Pela Central Única dos Trabalhadores (CUT), o advogado José Eymard ressaltou que pesquisas do Tribunal Superior do Trabalho indicam que a maioria dos pedidos pleiteiam direitos básicos, como verbas rescisórias, adicional de insalubridade, horas extras. “É disso que se está falando neste processo”, disse.
Eymard afirmou que a ação não trata de litigância de má fé e que, ainda assim, este não é o caso da maior parte dos beneficiários da Justiça do Trabalho. “Esta é a Justiça que acolhe os mais pobres, mas nem isso estamos discutindo. Aqui se cuida de excesso cometido pelo Congresso Nacional em relação àqueles que são beneficiários e que ficarão em condição pior que aquele que se cuida na Justiça comum”, comparou.
Luis Antônio Camargo Melo, pela Central dos Sindicatos Brasileiros (CSB), concordou afirmando que os próprios empregadores sugerem que o trabalhador vá à Justiça do Trabalho: “Frase bastante repetida nos corredores é a que o patrão diz ao funcionário: busque seus direitos. E geralmente ele vai atrás de verbas rescisórias, oriundas do rompimento do contrato que não são adimplidas no momento do rompimento. Porque ganha-se com isso, é lucrativo ao empresário. E é esse trabalhador que não poderá mais se socorrer na justiça do trabalhador”, apontou. Ele prevê situações em que o advogados terão quantias maiores que os próprios trabalhadores.
Assim entende também a Associação Nacional dos Magistrados da Justiça do Trabalho. Alberto Pavie Ribeiro falou pela entidade. Do ponto de vista da magistratura, ele diz que há um sentimento de perplexidade entre os juízes. “Os juízes do trabalho estão perplexos com a situação onde ao julgar uma demanda trabalhista onde há uma sucumbência recíproca ter de dar mais-valia aos honorários de sucumbência do advogado do que a verba alimentar do trabalhador. A lei deu um privilégio para os honorários advocatícios dos reclamados”, disse. Dessa forma, com o pretexto da litigância de má fé, a reforma, votada, de acordo com ele, a toque de caixa, atingiu trabalhadores pobres.
Teoria do caos
Em defesa da reforma da CLT, o advogado representante da Confederação Nacional do Transporte (CNT), Flávio Henrique Unes Pereira, considerou relevante diferenciar pontos que estavam sendo colocados. “Falou-se muito em assistência judiciária gratuita, que não se confunde com o que é tratado aqui, que são os benefícios da gratuidade em relação ao ônus processual.

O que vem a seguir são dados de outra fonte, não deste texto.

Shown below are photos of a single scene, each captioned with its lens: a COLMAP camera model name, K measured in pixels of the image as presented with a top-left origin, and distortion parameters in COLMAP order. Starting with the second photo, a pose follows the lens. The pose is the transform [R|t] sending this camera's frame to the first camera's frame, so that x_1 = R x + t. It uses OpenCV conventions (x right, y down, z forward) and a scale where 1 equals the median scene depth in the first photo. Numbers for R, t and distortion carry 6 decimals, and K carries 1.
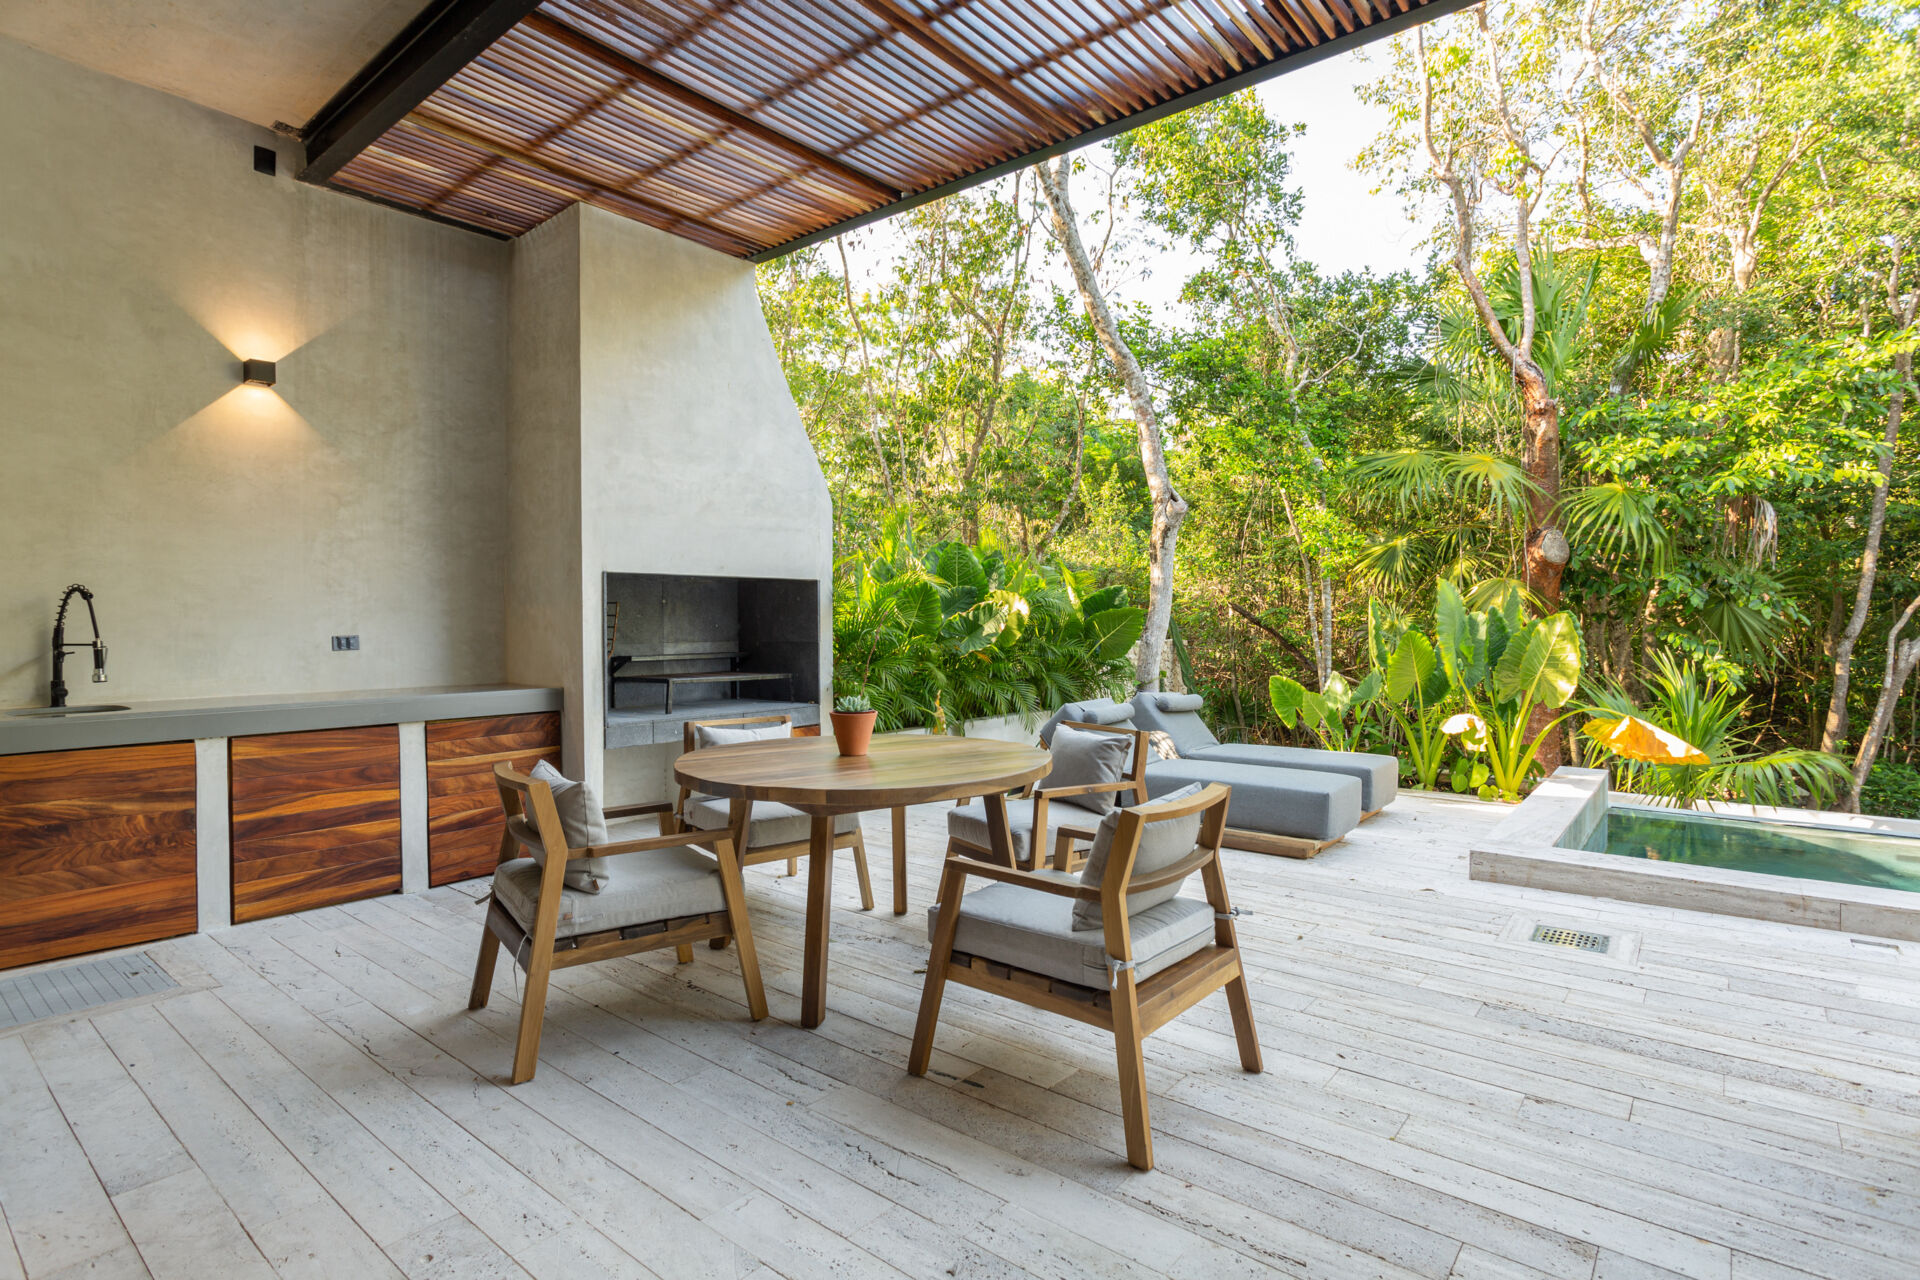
lens RADIAL K [[942.0, 0, 960.0], [0, 942.0, 640.0], [0, 0, 1]] dist [-0.003863, 0.000008]
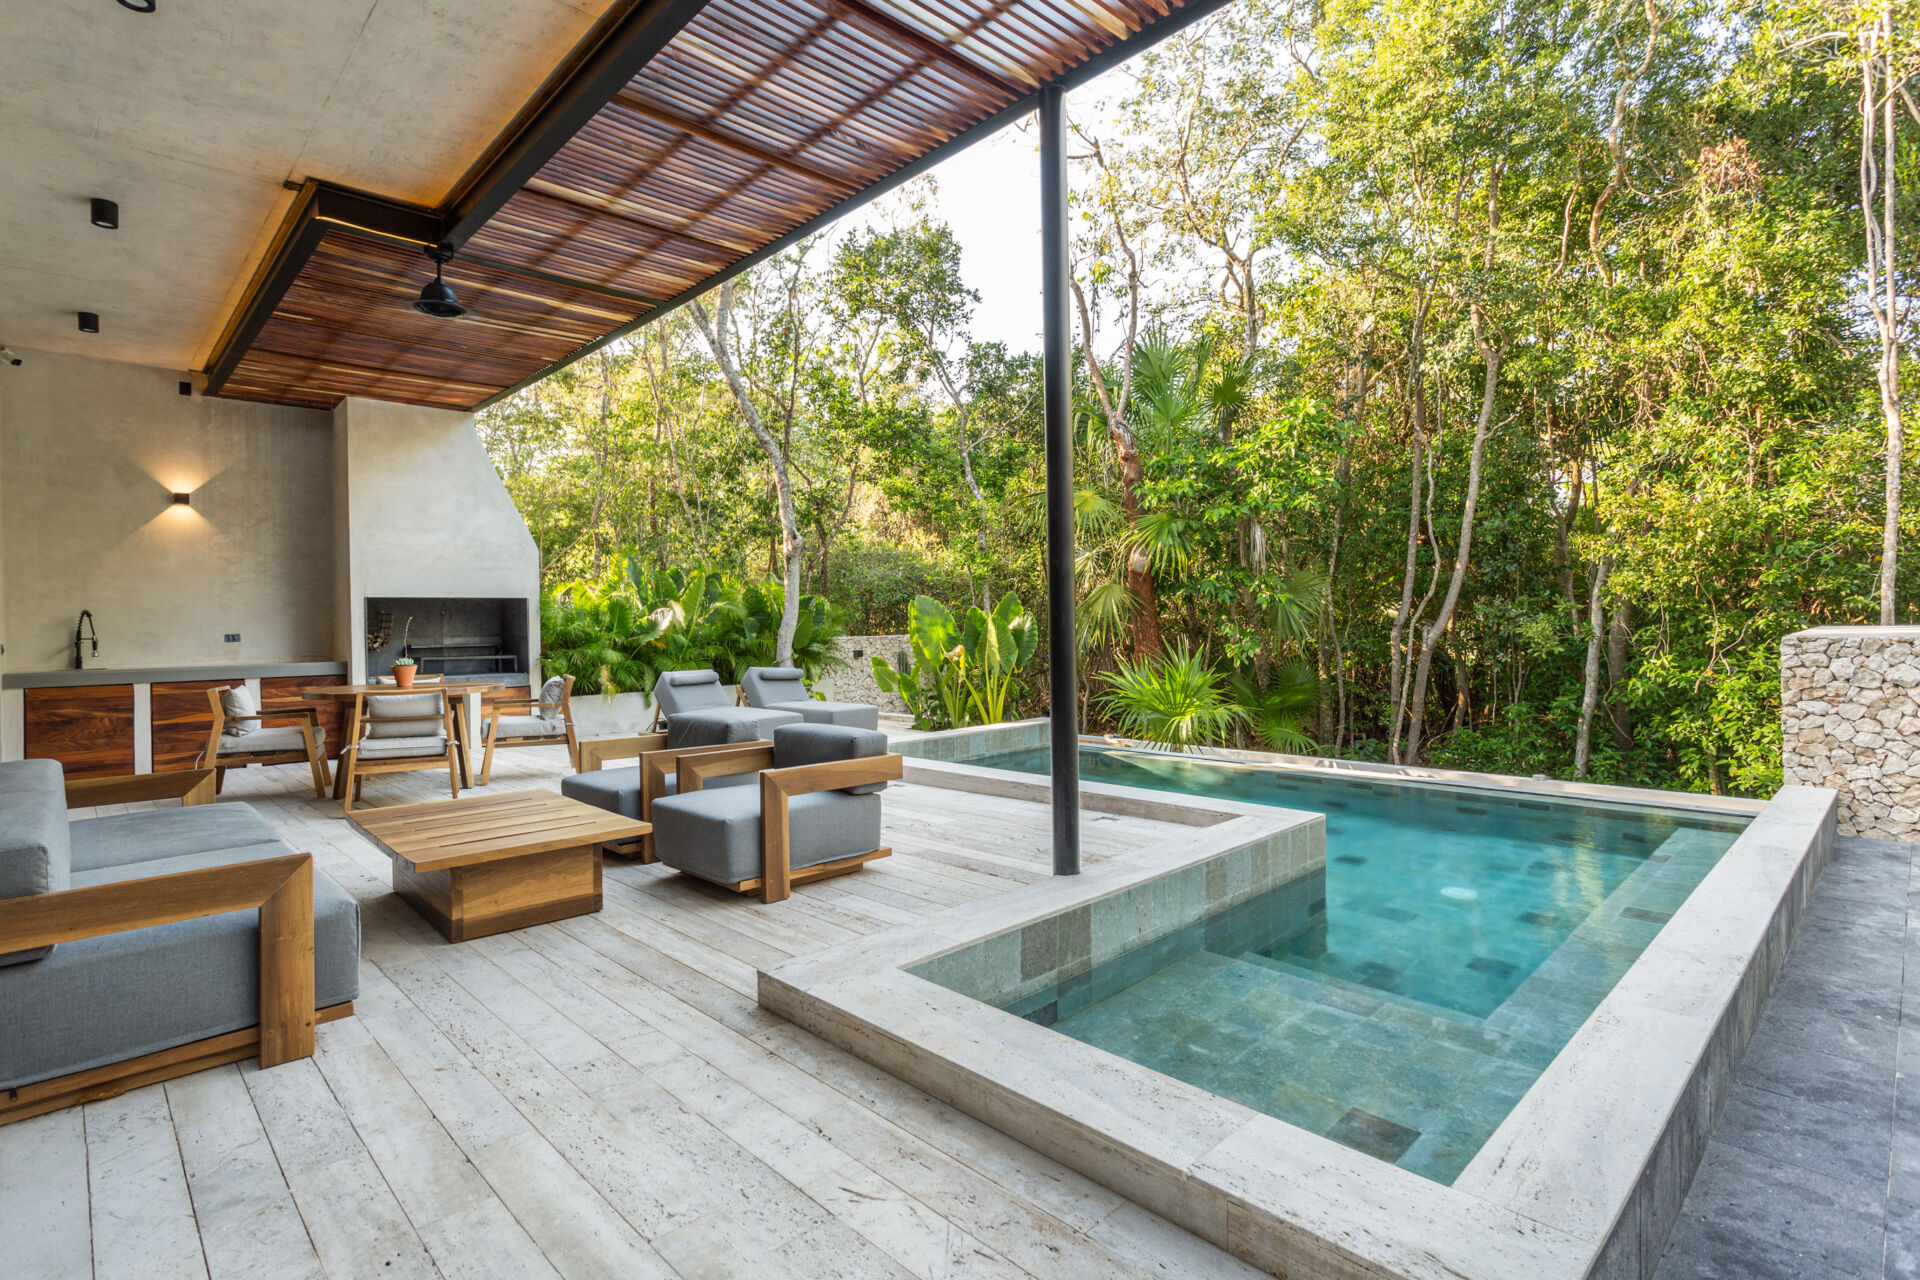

Se é um problema de Defensoria Pública, isso pode ser objeto de ação por omissão, por exemplo, ou alguma outra ferramenta”, sugeriu.
“Se dermos racionalidade maior aos recursos públicos, talvez tenhamos recursos para estruturar a Defensoria Pública. O constituinte não deixou absolutamente solta a gratuidade. Cabe ao legislador estabelecer uma baliza. E ele repetiu o dispositivo da Constituição ‘, destacou. Para ele, não se pode levar a análise de uma norma ao limite, em uma teoria do caos. Assim, nenhuma norma resistiria.
A Confederação da Agricultura e Pecuária do Brasil (CNA) foi representada por Rudy Maia Ferraz, que acrescentou que o produtor rural está submetido a insegurança jurídica ao lidar com demandas temerárias. “Quando colocou a possibilidade de essas peculiaridades da Justiça gratuita, o legislador buscou fomentar a orientação jurídica do emprego. O benefício da gratuidade previsto está intrinsecamente ligado ao princípio da boa fé processual. Nós não podemos usar o benefício para eximir o demandante de qualquer responsabilidade.”